Dog attacks are the most commonly reported childhood public health problem in the United States.

The AVMA also reports that the number of dog attacks exceeds the reported instances of measles, whooping cough, and mumps, combined. Dog bite victims account for up to 5 percent of emergency room visits.

The postal service isn’t anti-dog, but pro-responsibility.

Postal officials ask that you properly restrain your dog to help prevent bites. Many bites occur because owners fail to leash their animals.

The postal service is offering these tips for avoiding dog bits:

Don’t run past a dog. Tthe dog’s natural instinct is to chase and catch prey.

If a dog threatens you, don’t scream. Avoid eye contact.
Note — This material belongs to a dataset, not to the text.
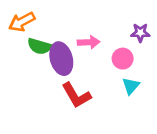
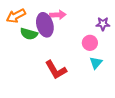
pink arrow: (89, 42) -> (58, 15), moved
purple ellipse: (61, 59) -> (45, 25), moved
Try to remain motionless until the dog leaves, then back away slowly until the dog is out of sight.

Don’t approach a strange dog, especially one that’s tethered or confined.

While letter carriers are discouraged from petting animals, people who choose to pet dogs should always let a dog see and sniff them before petting the animal

If you believe a dog is about to attack you, try to place something between yourself and the dog, such as a backpack or a bicycle.

Obedience training can teach dogs proper behavior and help owners control their dog in any situation.

When a letter carrier comes to your home, keep your dog inside, away from the door, in another room.

Don’t let your child take mail from the letter carrier in the presence of your dog. Your dog’s instinct is to protect the family.

Spay or neuter your dog. Neutered dogs are less likely to bite. HSUS statistics reflect that dogs that have not been spayed or neutered are up to three times more likely to be involved in a biting incident than neutered or spayed dogs.

Dogs that haven’t been properly socialized, receive little attention or handling, or are left tied up for long periods of time frequently turn into biters.